RALEIGH, N.C. (WNCN) — A deadline that’s been looming for the last 18 months is now here.
An estimated 7.5 million Americans are expected to lose federal unemployment benefits created under the CARES Act.
Here in North Carolina, the state Department of Employment Security estimates 70 percent of everyone currently receiving federal benefits will lose them Sept. 4.
The state says it has no plans to pick up any of the benefits the government has been providing.
Some economists don’t expect the ending of the federal benefits to create much of a change in the labor market in North Carolina. They say the delta variant of COVID-19 is partly to blame.
Jeanna Rinehart is among North Carolinians losing the federal unemployment benefits.

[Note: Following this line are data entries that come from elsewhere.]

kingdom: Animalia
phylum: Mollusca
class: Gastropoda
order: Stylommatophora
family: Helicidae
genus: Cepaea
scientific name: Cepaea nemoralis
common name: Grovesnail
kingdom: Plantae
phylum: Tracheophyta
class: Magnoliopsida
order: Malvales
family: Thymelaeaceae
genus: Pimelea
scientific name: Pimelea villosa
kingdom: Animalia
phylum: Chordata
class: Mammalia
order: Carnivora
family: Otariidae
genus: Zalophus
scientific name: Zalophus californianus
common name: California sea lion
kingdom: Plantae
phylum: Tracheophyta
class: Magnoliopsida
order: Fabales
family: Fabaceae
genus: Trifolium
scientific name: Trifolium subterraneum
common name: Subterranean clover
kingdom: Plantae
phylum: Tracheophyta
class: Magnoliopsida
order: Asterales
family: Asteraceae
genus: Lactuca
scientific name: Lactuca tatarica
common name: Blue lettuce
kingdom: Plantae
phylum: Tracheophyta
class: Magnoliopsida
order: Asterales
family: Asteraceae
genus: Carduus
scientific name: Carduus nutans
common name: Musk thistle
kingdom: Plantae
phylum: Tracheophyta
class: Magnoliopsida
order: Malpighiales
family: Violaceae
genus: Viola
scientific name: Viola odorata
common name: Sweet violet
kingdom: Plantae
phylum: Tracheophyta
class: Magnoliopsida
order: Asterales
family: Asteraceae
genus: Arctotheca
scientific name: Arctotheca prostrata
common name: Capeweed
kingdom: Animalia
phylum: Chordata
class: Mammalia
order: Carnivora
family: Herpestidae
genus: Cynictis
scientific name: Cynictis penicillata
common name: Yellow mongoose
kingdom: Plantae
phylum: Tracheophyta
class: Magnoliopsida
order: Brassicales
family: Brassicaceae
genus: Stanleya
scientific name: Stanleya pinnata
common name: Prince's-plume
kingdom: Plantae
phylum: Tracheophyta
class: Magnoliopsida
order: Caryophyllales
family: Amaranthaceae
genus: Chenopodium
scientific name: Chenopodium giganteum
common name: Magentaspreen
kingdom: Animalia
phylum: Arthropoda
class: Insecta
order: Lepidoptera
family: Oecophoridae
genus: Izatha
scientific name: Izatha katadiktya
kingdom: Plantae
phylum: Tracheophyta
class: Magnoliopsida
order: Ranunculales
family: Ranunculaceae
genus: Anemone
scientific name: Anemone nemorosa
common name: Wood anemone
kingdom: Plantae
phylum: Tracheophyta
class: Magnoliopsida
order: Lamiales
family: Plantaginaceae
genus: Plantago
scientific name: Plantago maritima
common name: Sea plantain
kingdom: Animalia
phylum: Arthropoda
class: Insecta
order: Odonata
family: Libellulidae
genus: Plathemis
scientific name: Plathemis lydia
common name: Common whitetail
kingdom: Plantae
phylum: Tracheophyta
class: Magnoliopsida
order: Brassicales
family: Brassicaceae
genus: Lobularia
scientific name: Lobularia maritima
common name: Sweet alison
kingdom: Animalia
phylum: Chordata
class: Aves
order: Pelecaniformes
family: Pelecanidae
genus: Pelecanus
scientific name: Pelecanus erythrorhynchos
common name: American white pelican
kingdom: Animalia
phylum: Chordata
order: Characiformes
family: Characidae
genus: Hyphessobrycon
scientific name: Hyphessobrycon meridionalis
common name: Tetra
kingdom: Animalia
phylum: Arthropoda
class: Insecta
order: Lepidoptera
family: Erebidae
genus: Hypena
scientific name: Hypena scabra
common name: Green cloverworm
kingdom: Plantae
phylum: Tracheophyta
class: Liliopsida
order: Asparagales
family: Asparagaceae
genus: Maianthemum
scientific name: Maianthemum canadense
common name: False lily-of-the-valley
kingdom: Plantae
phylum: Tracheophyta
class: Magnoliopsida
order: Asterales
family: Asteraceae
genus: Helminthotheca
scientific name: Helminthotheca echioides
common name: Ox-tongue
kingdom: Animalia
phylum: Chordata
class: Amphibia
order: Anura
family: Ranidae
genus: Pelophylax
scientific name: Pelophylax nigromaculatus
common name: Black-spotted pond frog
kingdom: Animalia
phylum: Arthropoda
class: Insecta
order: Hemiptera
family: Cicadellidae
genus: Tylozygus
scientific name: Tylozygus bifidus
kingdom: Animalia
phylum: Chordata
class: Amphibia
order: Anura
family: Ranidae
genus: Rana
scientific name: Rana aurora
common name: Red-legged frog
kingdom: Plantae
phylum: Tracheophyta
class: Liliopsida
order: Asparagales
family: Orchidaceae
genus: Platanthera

“Many people like to bash everyone and say ‘go get a job, go get a job’,” she said. “If it were that easy I ‘d be working right now.”
Rinehart became a single mom after separating from her ex-husband after the pandemic hit. She now cares for two sons ages 3 and 14.
She said she’s been looking for work she can do from home after losing her restaurant job back in March 2020 when it went out of business.
Getting a work-from-home has been difficult.
“I don’t have enough experience to do chat jobs where my son isn’t in the way or making noise in the background for me to be on phone calls,” she said.
Going back to restaurant work requires putting her youngest son Hudson in day care.
“The cheapest is $1,000 a month,” she said.
“For me to work in a restaurant, If I do that, all the money I make will go to day care,” Rinehart said. “How am I going to pay my rent?”
Economists say COVID-19 completely rearranged our economy.
“It means jobs you might have been qualified for pre-COVID are not that abundant,” said Professor David Robinson who is an economist at Duke’s Fuqua School of Business.
“It also means some jobs are riskier than they used to be because of COVID,” Robinson said.
Robinson says he doesn’t foresee a great rush to apply for jobs once the federal benefits end here in North Carolina.
“Turning off unemployment benefits doesn’t get people vaccinated. It doesn’t stop the delta variant,” he said. “Until we get the delta variant under control, which won’t happen until we increase vaccination numbers, we’re not going to see a rapid improvement in unemployment numbers.”
Robinson says that in states that ended federal benefits early, they did not see a big rush in people looking to get hired, proving to encomiasts correct that it wasn’t extended benefits keeping people from going back to work.